A Friday at the Food Pantry at Jefferson County Community Ministries
There’s a sign on the on the wall in the Food Pantry at Community Ministries. In bold, colored capital letters it says, “I Can Change the World!” That change happens one person at a time.
Hope (not her real name) is a student at Shepherd College, about to go home to Mineral County for the weekend. She has come in to the Food Pantry to get some food to take home with her, because her parents, both prison guards at the federal prison there, have advised her that she will have nothing to eat while she is there. Donna Joy, a teacher in Jefferson County, has advised her to come to the Food Pantry to get some food to take with her. “I had to do a “GoFundMe” page to get enough money for my parents to come here to pick me up, and keep on going to work next week,” she said. “They haven’t been paid at all this month, and last month was Christmas. There’s just no money right now.”
“Maybe they should do what that guy [Commerce Secretary Wilbur Ross] says, and just get a loan to buy food,” says another client waiting for his turn to get food, more than a little sarcastically. Hope smiles faintly, and then turns to embrace a tall, attractive woman who has just come in. “This is my mother,” she says proudly. “I’m going to go home and paint bottles with her this weekend to help earn extra money.” She explains that a reporter is working on stories about Jefferson County Community Ministries, and makes the introductions. The mother also would prefer that her name not be used, but she is willing to talk about her situation.”
“One thing I hope you understand is that this not ‘normal’ for us. Usually we are the ones trying to help out, through our church,” says Mom. “Our pastor is also a guard at the prison. My husband and I have been working there 18 years, and we have never been in a fix like this before. We haven’t been paid since Dec. 22 [the interview was taking place Jan. 25] and we are considered essential employees, so we can’t just stay home. All the guards have been showing up, but it is a very tense situation for all of us. This is work with felons, not an office job. I have a co-worker whose prison income is the whole income for his family of six—his wife stays home to home-school the four kids. He says he doesn’t know how he is going to pay to get to work next week.”

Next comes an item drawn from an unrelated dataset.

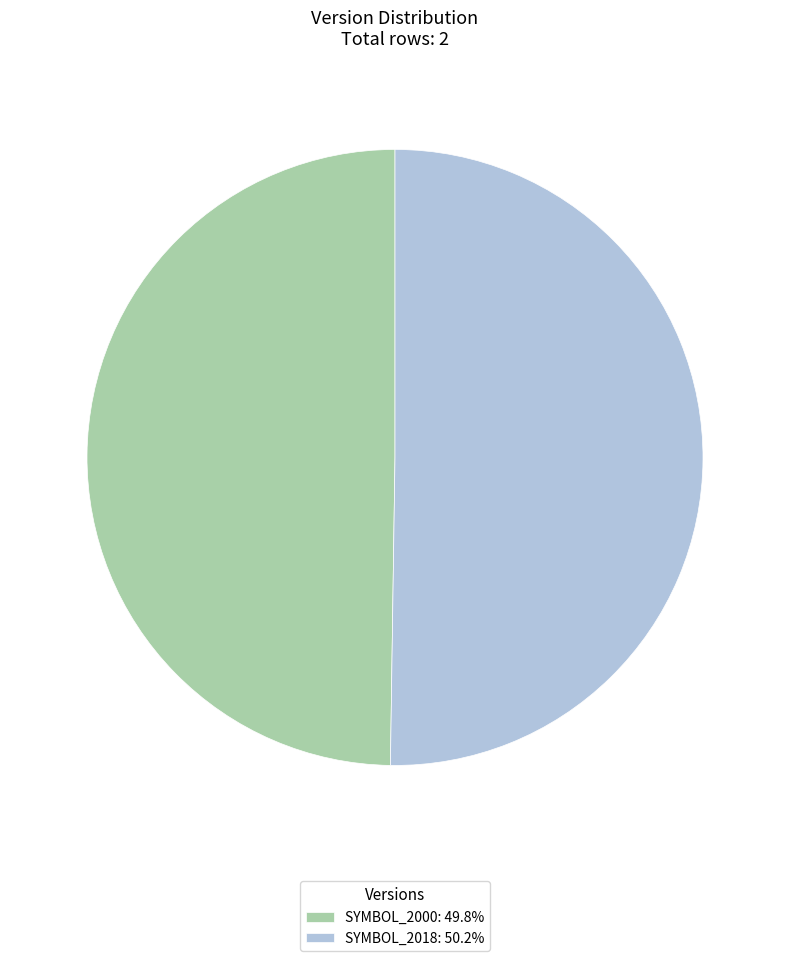

Combined, do SYMBOL_2018: 50.2% and SYMBOL_2000: 49.8% account for over 50%?

Yes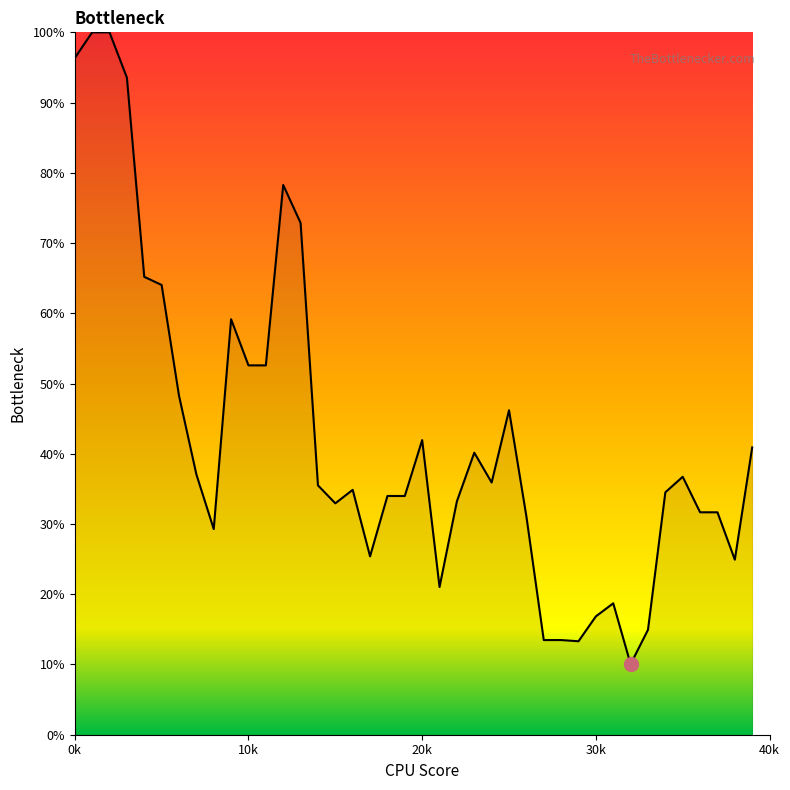

What is the smallest value displayed?

10.0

One of the pantry volunteers comes out with a grocery cart filled to the top with food. “Do you need food for your pets, too?” she asks. When the mother nods, pet food and kitty litter are added to the rack beneath the cart. “We are going to share this with our pastor,” the mother says. “His daughter is visiting this weekend, and he was saying he was going to walk to Dollar General to buy some food, because he has to save the gas in the car to get to the prison.” Before they leave, the mother and daughter profusely thank the volunteers, and even the other clients waiting for food who have given them good wishes. They also hug everyone before they leave.
The Food Pantry volunteers have noticed the impact of the government shutdown on the larger community. “There are more new faces than we usually have,” says volunteer Barb Green. “They don’t want to say why they are here, but you can tell. We get at least a couple each day. They are not regulars.” Karen, another volunteer, adds, “I work Thursdays and Fridays. I’d say we average six to ten people in a morning [the Food Pantry is open from 9 a.m. until noon] but recently our numbers have gone up.”
Mindy is a regular. She would rather I don’t use her real name. Her clear voice, good grammar, and careful explanations of her situation indicate someone surprised to find herself getting food at Jefferson County Community Ministries, yet she has been struggling—and receiving food here–for nearly a year. She has gone from long-term, stable employment to seeking public and church assistance. “I have made some mistakes,” she said. “I would prefer you don’t say what they are. However, I can tell you that the people here at the Food Pantry don’t make you feel guilty. They just help you to get the food you need. I have never met such wonderful, caring people.”
Currently, Mindy is homeless, and has been using the Cold Weather Homeless Shelter that Jefferson County Community Ministries sponsors. “However, I had flu, and I was really sick. I was given a motel voucher for two nights, and I was able to get some rest, take my medicine regularly, and just relax a bit. It helped a lot. I am trying to get back on my feet, and JCCM has really helped.”
Donna Joy, the teacher who encouraged Hope to come to Jefferson County Community Ministries, has seen the effect that the organization has on people in need. She is an experienced volunteer, and also does recovery coaching for victims of addiction. “There are so many ways this organization helps people in need,” she says. “I knew to tell Hope to come here because I have seen the impact these volunteers have on the lives of the people they serve.
Barb Green has been working in the Food Pantry for nine years, and works two days a week, “…plus many hours of unofficial time,” she says. She is impressed with the fact that some of the volunteers are also people who receive services from JCCM, and thinks it helps them to eventually become more effective employees. “The work is a way of becoming acclimated to the world of work, of learning responsibility, of recognizing that one needs to become accountable for one’s time and actions.” She loves her co-workers and says, “They are the kindest people in the world.”